«Dès la première impression, nous devons davantage prouver notre compétence qu’un collègue masculin.»
Monette Malewski en sait quelque chose. En 1998, au décès de son mari, elle a repris les rênes de son entreprise, Groupe M Bacal. «J’étais dans l’industrie depuis quatre ans, mais j’avais déjà atteint une maturité professionnelle dans d’autres domaines, raconte l’actuelle propriétaire, présidente et directrice générale. J’ai donc passé trois jours chez moi pour écrire une lettre qui allait passer le flambeau de mon mari à moi : j’ai gardé 96 % de ma clientèle.»
Puis, en 2003, elle fait l’acquisition d’un cabinet montréalais connu : «J’ai ensuite assisté à une grande conférence canadienne, et le buzz était : « C’est qui cette femme qui a acheté l’entreprise ? Comment cet homme a-t-il vendu à une femme ? » se souvient-elle. Ils n’auraient jamais fait ça avec un homme.»
Surtout que dans ce type de rassemblement professionnel, «souvent, les gens prennent notre conjoint pour le représentant ou nous prennent pour une adjointe», note Annie Duchesne, présidente de Planifia, conseillère en sécurité financière et en rente collective, et représentante de courtier en épargne collective sur le marché dispensé.
Réalités variables
La situation s’aggrave dans les événements où sont conviés les représentants de toutes entreprises confondues. «J’y suis allée seule une fois, et je me suis trouvée dans des situations vraiment désagréables et déplacées ; les personnalités des hommes qui se sentent seuls ressortent, se désole Annie Duchesne. À partir de ce jour-là, je me suis dit que je serais toujours accompagnée.»
Même chose pour Guylaine Dufresne, directrice principale Investissement et Planification financière chez Banque Laurentienne. «Je crois que nous retrouvons moins [ces situations-là] dans le milieu bancaire que chez les indépendants, avance celle qui a déjà travaillé à son compte au sein de Groupe Investors. Ce milieu n’a peut-être pas encore fini de s’habituer à la présence des femmes.»
Il en est même loin, estime Maud Salomon. «C’est très, très masculin comme domaine ; dans les conférences et les réunions, beaucoup de réflexions, d’analyses et de démonstrations sont très machos, déplore-t-elle.
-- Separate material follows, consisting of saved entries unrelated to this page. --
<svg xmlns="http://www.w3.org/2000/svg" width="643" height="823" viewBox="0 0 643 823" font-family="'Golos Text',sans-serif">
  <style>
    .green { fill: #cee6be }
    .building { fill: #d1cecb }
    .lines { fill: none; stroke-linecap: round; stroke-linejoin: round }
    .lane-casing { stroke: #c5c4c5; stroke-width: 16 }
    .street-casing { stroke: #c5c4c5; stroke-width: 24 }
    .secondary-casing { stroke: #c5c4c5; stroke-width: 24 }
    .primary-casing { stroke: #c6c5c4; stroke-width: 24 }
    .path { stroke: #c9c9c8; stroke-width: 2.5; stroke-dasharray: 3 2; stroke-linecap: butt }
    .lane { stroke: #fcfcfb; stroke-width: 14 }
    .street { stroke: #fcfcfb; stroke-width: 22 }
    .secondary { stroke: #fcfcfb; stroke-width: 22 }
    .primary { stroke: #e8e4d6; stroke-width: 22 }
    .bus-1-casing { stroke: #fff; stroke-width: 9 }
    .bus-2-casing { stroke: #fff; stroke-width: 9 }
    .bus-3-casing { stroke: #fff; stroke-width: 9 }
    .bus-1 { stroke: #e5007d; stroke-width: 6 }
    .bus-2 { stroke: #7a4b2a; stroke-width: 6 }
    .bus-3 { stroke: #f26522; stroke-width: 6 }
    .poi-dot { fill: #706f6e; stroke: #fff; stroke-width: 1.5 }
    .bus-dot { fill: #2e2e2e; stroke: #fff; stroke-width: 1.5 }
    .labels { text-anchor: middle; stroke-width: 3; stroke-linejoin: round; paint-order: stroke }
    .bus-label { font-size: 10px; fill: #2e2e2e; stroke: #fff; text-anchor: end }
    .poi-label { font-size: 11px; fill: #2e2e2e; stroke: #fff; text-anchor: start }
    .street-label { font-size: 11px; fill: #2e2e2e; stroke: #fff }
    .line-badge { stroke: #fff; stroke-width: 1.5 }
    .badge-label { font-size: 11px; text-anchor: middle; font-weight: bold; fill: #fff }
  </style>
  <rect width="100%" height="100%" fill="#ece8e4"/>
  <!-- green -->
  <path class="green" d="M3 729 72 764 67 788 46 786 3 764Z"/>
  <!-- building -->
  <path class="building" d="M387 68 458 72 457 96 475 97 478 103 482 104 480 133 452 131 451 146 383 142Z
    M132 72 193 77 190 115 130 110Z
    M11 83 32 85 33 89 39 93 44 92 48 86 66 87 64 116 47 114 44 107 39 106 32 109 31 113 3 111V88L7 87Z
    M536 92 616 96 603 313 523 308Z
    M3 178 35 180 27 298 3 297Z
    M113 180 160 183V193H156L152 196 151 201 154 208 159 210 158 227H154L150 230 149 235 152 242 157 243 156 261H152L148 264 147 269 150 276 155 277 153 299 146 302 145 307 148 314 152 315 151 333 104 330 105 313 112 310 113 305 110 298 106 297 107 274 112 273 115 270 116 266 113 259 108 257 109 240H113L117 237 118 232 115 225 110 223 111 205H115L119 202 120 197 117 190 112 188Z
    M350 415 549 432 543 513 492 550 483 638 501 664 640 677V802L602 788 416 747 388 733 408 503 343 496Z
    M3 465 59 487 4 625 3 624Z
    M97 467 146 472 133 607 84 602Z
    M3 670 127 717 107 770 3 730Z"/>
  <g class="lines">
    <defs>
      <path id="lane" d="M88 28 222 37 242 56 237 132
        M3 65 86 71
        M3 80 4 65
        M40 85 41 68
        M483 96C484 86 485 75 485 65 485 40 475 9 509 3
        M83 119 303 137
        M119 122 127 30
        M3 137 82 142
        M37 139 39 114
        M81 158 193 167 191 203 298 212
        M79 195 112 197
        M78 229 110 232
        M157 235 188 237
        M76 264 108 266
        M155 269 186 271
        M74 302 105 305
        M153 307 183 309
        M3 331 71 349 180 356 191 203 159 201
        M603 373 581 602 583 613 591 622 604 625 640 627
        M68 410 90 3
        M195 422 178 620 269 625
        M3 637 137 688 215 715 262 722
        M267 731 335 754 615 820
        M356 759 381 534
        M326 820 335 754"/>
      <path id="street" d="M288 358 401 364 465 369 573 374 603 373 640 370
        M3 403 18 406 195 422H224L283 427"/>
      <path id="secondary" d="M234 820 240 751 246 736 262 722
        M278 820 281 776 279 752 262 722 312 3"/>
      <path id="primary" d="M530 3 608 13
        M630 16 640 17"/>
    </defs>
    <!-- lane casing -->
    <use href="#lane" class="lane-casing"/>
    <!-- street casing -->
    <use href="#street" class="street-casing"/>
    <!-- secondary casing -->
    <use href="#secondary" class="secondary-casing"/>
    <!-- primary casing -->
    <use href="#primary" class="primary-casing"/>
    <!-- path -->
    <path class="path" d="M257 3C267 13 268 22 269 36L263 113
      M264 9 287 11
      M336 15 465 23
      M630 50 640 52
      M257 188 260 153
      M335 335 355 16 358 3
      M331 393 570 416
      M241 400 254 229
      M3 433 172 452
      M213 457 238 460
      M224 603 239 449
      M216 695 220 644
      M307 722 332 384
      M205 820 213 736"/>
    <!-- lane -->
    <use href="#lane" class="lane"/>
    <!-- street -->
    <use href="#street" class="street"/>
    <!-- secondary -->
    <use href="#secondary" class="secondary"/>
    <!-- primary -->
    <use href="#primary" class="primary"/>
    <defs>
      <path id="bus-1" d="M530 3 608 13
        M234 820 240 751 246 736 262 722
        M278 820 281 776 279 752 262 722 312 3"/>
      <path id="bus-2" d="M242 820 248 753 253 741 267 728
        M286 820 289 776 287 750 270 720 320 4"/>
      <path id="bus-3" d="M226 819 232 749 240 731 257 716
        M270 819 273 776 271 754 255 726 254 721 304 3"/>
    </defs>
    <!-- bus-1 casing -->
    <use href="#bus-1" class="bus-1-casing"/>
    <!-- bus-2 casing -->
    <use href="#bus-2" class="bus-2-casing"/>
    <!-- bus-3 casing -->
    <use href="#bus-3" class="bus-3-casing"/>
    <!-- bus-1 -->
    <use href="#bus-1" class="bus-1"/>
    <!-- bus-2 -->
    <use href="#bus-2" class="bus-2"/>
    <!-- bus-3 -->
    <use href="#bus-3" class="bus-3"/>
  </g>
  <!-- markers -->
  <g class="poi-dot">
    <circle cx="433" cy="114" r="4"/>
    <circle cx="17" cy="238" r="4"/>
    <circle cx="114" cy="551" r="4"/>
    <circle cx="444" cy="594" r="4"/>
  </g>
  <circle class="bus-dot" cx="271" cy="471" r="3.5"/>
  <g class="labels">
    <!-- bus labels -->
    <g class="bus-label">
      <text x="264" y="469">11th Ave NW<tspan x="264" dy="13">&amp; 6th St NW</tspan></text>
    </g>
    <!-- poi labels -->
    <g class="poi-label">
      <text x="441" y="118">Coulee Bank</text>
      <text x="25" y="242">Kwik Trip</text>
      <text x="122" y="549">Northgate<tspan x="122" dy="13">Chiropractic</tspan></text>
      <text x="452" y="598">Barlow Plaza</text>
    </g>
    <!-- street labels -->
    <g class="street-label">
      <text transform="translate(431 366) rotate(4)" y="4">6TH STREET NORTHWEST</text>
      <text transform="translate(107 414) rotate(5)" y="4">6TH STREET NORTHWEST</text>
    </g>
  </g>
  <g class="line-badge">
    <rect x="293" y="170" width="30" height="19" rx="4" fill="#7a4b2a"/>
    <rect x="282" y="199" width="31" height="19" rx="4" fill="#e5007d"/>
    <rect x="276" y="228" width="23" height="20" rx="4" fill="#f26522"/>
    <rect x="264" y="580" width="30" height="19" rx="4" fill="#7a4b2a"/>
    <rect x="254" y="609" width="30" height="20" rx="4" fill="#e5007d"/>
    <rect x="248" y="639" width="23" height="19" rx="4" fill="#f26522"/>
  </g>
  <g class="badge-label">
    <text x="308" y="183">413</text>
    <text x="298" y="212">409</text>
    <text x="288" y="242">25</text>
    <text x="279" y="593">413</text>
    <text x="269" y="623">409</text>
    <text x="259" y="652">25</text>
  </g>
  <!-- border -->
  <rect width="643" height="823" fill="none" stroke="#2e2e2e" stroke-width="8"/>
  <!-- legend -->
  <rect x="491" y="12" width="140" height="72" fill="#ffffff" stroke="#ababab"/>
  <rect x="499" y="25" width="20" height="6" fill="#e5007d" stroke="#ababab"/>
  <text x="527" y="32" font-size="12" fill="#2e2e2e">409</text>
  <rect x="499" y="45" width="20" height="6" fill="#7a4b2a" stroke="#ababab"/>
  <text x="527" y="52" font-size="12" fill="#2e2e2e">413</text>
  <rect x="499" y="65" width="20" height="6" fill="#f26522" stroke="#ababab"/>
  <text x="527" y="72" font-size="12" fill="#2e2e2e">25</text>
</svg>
Ça ne change pas l’apprentissage, juste l’environnement et l’énergie.» La professionnelle trouve «déconcertant» que certains pensent et agissent encore de cette façon. «Quand je leur en parle, souvent c’est pris à la rigolade, parce qu’ils ne se rendent pas compte de ce que ça peut engendrer, et que ce n’est pas fait pour blesser», ajoute-t-elle en soulignant qu’elle le remarque surtout chez les collègues plus âgés.
Un constat qui rassure Guylaine Dufresne. «C’est sûr que ces gens-là rattachent leur conception au temps où la femme était nécessairement une adjointe, dit-elle. Mais quand j’observe les nouvelles générations, je me dis que ça achève ; ce que j’admire chez les plus jeunes, c’est qu’ils vont faire confiance à quelqu’un à cause de ses compétences et de ses qualités personnelles, mais qu’ils ne commenceront pas à faire la différence à cause du sexe ou de la couleur de la peau.»
Annie Duchesne estime quant à elle que c’est avant tout une question d’employeur. «Tout dépend vraiment de la culture de l’organisation. À mes débuts, il y a 21 ans, j’étais dans une organisation où la femme professionnelle avait sa place, raconte-t-elle. En changeant d’emploi, j’ai régressé, c’était épouvantable : dans certaines organisations, une femme, c’est un morceau de viande ! Heureusement, chez MICA, où je suis maintenant, c’est phénoménal à quel point ils ont un grand respect pour la professionnelle, son couple et sa famille.»
Les choses changent
Dans le milieu des services financiers depuis plus de deux décennies, Guylaine Dufresne et Annie Duchesne sont d’avis que les défis sont moins grands qu’à leurs débuts. «Ça a beaucoup évolué, parce que la société a évolué également, déclare Guylaine Dufresne. Nous avons de plus en plus la même notoriété et la même crédibilité que nos collègues masculins, ce qui était moins le cas il y a 20 ans, quand il fallait surperformer pour se démarquer.» Quant à Maud Salomon, elle a l’impression que le domaine financier reste «vieux jeu». «C’est une attitude qu’il faut changer avec de l’éducation, croit-elle. Ce n’est pas si différent des autres secteurs de la vie, mais dans notre domaine, [cette attitude] colle un peu plus, parce que l’argent a toujours été plus masculin.»